[Opening SOURCE MATERIAL section]

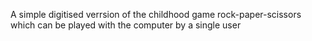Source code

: A simple digitised verrsion of the childhood game rock-paper-scissors which can be played with the computer by a single user 
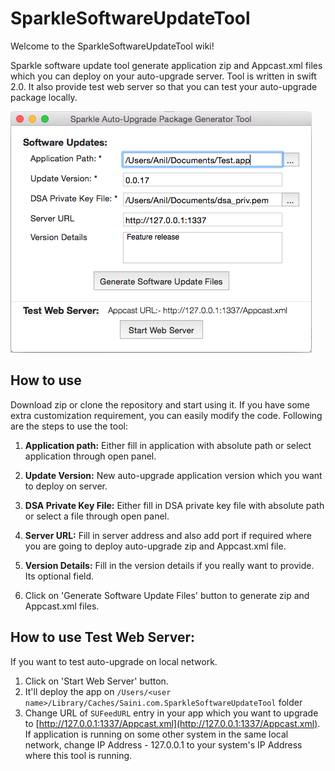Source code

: # SparkleSoftwareUpdateTool
Welcome to the SparkleSoftwareUpdateTool wiki!

Sparkle software update tool generate application zip and Appcast.xml files which you can deploy on your auto-upgrade server. Tool is written in swift 2.0. It also provide test web server so that you can test your auto-upgrade package locally.

![Sparkle Software Update Tool screen shot](https://github.com/sainianil/SparkleSoftwareUpdateTool/blob/master/AutoUpgradeSoftwareTool.png)

## How to use
Download zip or clone the repository and start using it. If you have some extra customization requirement, you can easily modify the code. Following are the steps to use the tool:

1. **Application path:**
Either fill in application with absolute path or select application through open panel.

2. **Update Version:**
New auto-upgrade application version which you want to deploy on server.

3. **DSA Private Key File:**
Either fill in DSA private key file with absolute path or select a file through open panel.

4. **Server URL:**
Fill in server address and also add port if required where you are going to deploy auto-upgrade zip and Appcast.xml file.

5. **Version Details:**
Fill in the version details if you really want to provide. Its optional field.

6. Click on 'Generate Software Update Files' button to generate zip and Appcast.xml files.

## How to use Test Web Server:
If you want to test auto-upgrade on local network. 

1. Click on 'Start Web Server' button.
2. It'll deploy the app on `/Users/<user name>/Library/Caches/Saini.com.SparkleSoftwareUpdateTool` folder
3. Change URL of `SUFeedURL` entry in your app which you want to upgrade to [http://127.0.0.1:1337/Appcast.xml](http://127.0.0.1:1337/Appcast.xml). If application is running on some other system in the same local network, change IP Address - 127.0.0.1  to your system's IP Address where this tool is running.
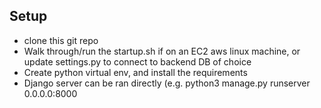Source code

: ## Setup

- clone this git repo
- Walk through/run the startup.sh if on an EC2 aws linux machine, or update settings.py to connect to backend DB of choice
- Create python virtual env, and install the requirements
- Django server can be ran directly (e.g. python3 manage.py runserver 0.0.0.0:8000



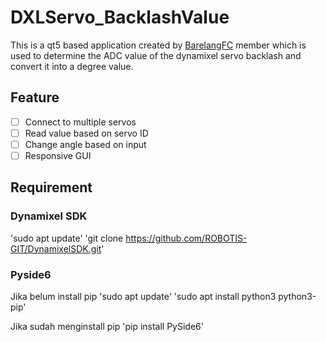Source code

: # DXLServo_BacklashValue
This is a qt5 based application created by [BarelangFC](https://github.com/BarelangFC) member which is used to determine the ADC value of the dynamixel servo backlash and convert it into a degree value.

## Feature
- [ ] Connect to multiple servos
- [ ] Read value based on servo ID
- [ ] Change angle based on input
- [ ] Responsive GUI

## Requirement
### Dynamixel SDK
'sudo apt update'
'git clone https://github.com/ROBOTIS-GIT/DynamixelSDK.git'

### Pyside6
Jika belum install pip
'sudo apt update'
'sudo apt install python3 python3-pip'

Jika sudah menginstall pip
'pip install PySide6'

[Closing SOURCE MATERIAL section]

## TRY IT
Please, without any pictures, retype the records exactly as they appear.

## ANSWER SPACE
Source code

: A simple digitised verrsion of the childhood game rock-paper-scissors which can be played with the computer by a single user 
Source code

: # SparkleSoftwareUpdateTool
Welcome to the SparkleSoftwareUpdateTool wiki!

Sparkle software update tool generate application zip and Appcast.xml files which you can deploy on your auto-upgrade server. Tool is written in swift 2.0. It also provide test web server so that you can test your auto-upgrade package locally.

![Sparkle Software Update Tool screen shot](https://github.com/sainianil/SparkleSoftwareUpdateTool/blob/master/AutoUpgradeSoftwareTool.png)

## How to use
Download zip or clone the repository and start using it. If you have some extra customization requirement, you can easily modify the code. Following are the steps to use the tool:

1. **Application path:**
Either fill in application with absolute path or select application through open panel.

2. **Update Version:**
New auto-upgrade application version which you want to deploy on server.

3. **DSA Private Key File:**
Either fill in DSA private key file with absolute path or select a file through open panel.

4. **Server URL:**
Fill in server address and also add port if required where you are going to deploy auto-upgrade zip and Appcast.xml file.

5. **Version Details:**
Fill in the version details if you really want to provide. Its optional field.

6. Click on 'Generate Software Update Files' button to generate zip and Appcast.xml files.

## How to use Test Web Server:
If you want to test auto-upgrade on local network. 

1. Click on 'Start Web Server' button.
2. It'll deploy the app on `/Users/<user name>/Library/Caches/Saini.com.SparkleSoftwareUpdateTool` folder
3. Change URL of `SUFeedURL` entry in your app which you want to upgrade to [http://127.0.0.1:1337/Appcast.xml](http://127.0.0.1:1337/Appcast.xml). If application is running on some other system in the same local network, change IP Address - 127.0.0.1  to your system's IP Address where this tool is running.
Source code

: ## Setup

- clone this git repo
- Walk through/run the startup.sh if on an EC2 aws linux machine, or update settings.py to connect to backend DB of choice
- Create python virtual env, and install the requirements
- Django server can be ran directly (e.g. python3 manage.py runserver 0.0.0.0:8000



Source code

: # DXLServo_BacklashValue
This is a qt5 based application created by [BarelangFC](https://github.com/BarelangFC) member which is used to determine the ADC value of the dynamixel servo backlash and convert it into a degree value.

## Feature
- [ ] Connect to multiple servos
- [ ] Read value based on servo ID
- [ ] Change angle based on input
- [ ] Responsive GUI

## Requirement
### Dynamixel SDK
'sudo apt update'
'git clone https://github.com/ROBOTIS-GIT/DynamixelSDK.git'

### Pyside6
Jika belum install pip
'sudo apt update'
'sudo apt install python3 python3-pip'

Jika sudah menginstall pip
'pip install PySide6'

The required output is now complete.